第32話 自分が望むこと

 一週間も離れていたわけではないが自分の部屋が久しぶりのような気がした。

 今は両親も小さな下の子達も出かけていて家には自分しかいない。

 静かな空間だ。かぎ慣れた洗剤の香り。いつも自分が使う布団の、干していなかったから、ちょっぴり湿った匂い。 それらを感じながらベッドに横たわり、大翔は深く息を吐いた。


「……なんか疲れたな」


 三日間、長かったような短かったような。でも楽しかったような。別に遊びに行ったわけじゃない、仕事で行ったんだけど。

 それでも遊園地で遊んで、新鮮な思いもできた。色々嫌な思いもあったが充実した三日間だった。飛鳥もバッチリ仕事ができて満足できたようだから、良かったと思う。


(途中、ケンカみたいにはなっちまったけどな……)


 でも将来のことに不安を抱く飛鳥のことを深く知れたいい機会だったと思う。もっと飛鳥のためになるには、どうしたらいいのか、それを考えさせられたから。

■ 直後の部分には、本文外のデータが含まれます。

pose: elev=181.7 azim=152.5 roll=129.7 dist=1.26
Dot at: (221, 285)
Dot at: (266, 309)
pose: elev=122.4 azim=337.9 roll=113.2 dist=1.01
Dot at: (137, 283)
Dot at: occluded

 そしてマンションに送り届け、全てが終わって帰る時の「助かった」 と言った彼の言葉がとても印象に残っている。最初は何も言わなかった飛鳥が、いつの間にか自然と礼を言うようになった。しかも名前も呼んで、色々なことを話してくれるようになって。

 それだけでも自分達の関係は確実に変わっている。良い方向にだと思う。


(オレの……飛鳥に対する想いも変わってきている)


 そのことを考えて、ずっと頭の中はモヤモヤとしている。

 飛鳥は自分を必要としてくれている。

 自分も飛鳥の世話をしたいと思っている。

 それはお互いに条件としては理にかなっているはずなのに。なぜか自分にとっては腑に落ちない点がある。仕事としては成立できるのに。自分が心から望む何かとは、違うこの状況。それに満足がいかない。

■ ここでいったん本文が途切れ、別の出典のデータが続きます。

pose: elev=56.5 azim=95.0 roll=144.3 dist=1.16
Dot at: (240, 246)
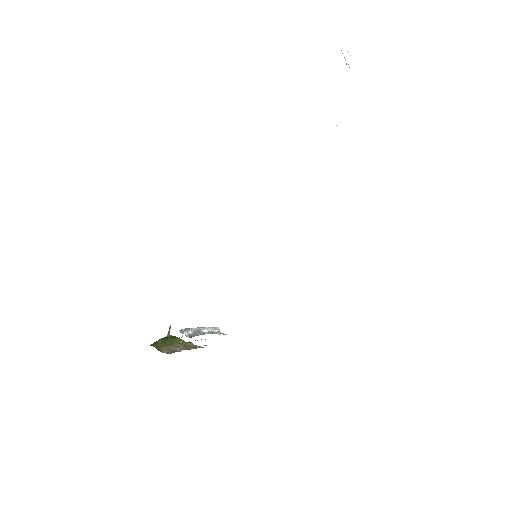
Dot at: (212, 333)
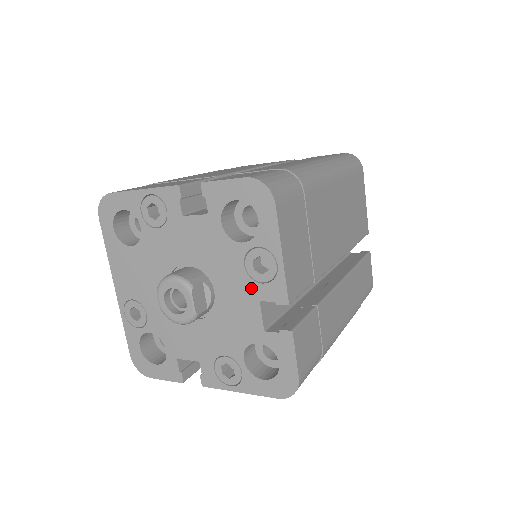
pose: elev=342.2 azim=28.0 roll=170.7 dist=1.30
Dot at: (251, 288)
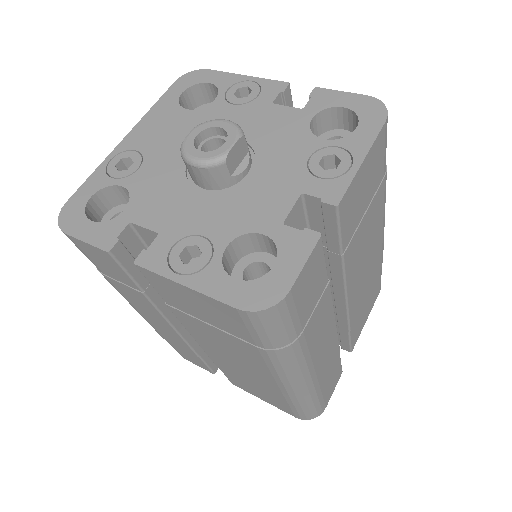
Dot at: (301, 178)
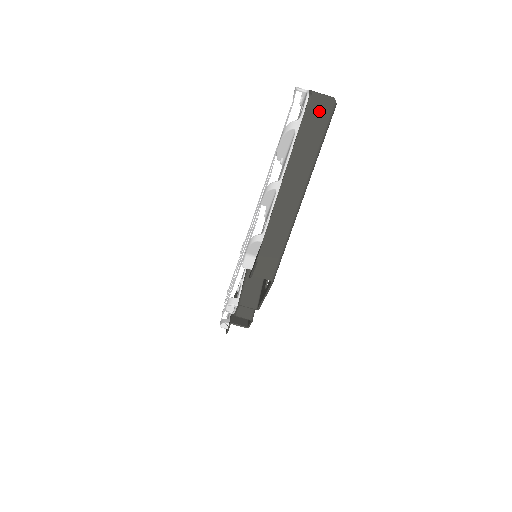
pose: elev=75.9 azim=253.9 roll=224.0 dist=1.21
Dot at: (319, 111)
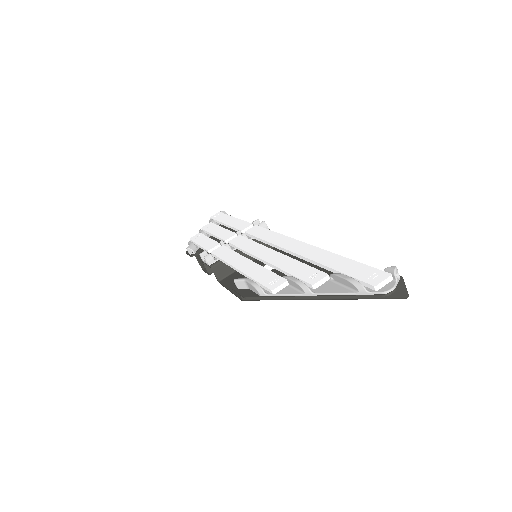
Dot at: occluded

 それがなぜなのか、わからなくて。気持ちが上がったり下がったりを繰り返している。頭の中ではずっと、あの男がいて、不愉快なくらいの仏頂面をしている。


「飛鳥……」


 なんなんだろうな、一体。アンタの存在って、ナゾだよな。

 さらには出張から帰ってきてからの所長の謎の言葉も。自分のことがお気に入りってなんだよ。妬いちゃうって? そうだねって、なんの意味なんだよ。


「……わかんねぇ、何がなんだか……」


 わかんねぇ……もう一度そうつぶやいて目を閉じていたら、いつのまにか眠っていた。


 夢を見た気がする。それとも自分の中にある記憶がまたよみがえったのか。

 遊園地で、車椅子の飛鳥を押して。アトラクションに乗って楽しんでいた。

 また来たいな、また行こうな、と。二人で行って、はしゃいでいた。 当たり前にお互いにそう言える、幸せそうな関係。

 それがとても、うらやましく思えた。

 自分が本当に、望んでいる関係。

 きっと、この光景こそが、きっと――。






 翌日もまだ仕事は休みだ。家にいても弟達がうるさいので大翔は外に出ていた。

 自転車で近所の河原をサイクリングしたり、何も考えずに一本道の道路を走ってみたり。ちょろっとコンビニに自転車を停めて飲み物を買って。ぼーっと通りを眺めてみたり。

 でもなんか物足んねぇなぁと思いながら。


 いつもだったら自分のやりたいことをやって。楽しく過ごしているはずの休暇なのに。物足りない……自分の心がそうグズっている。自分は今何がしたいのか、それを考えてみる。


 ふと思い浮かんだのは。飛鳥は自分が仕事していない日は、どういう一日を過ごしているんだろうという変な興味だった。

 一日ずっとあのセレブなマンションにいるのだろうか。隼人がいるだろうけど、二人で遊んだりとかはないだろう。お互いに趣味も違いそうだし、隼人は友達と遊びに行っているかもしれないし。

 そうなると飛鳥はやはり家に一人でいるのか。それとも家で仕事をしているのか。


(……コーヒーぐらい、届けても怒られたりしないかな)


 不意にそんなことを思い立つ。些細なことでもいいから、ほんのちょっとでも飛鳥が喜んでくれないかなぁと思って。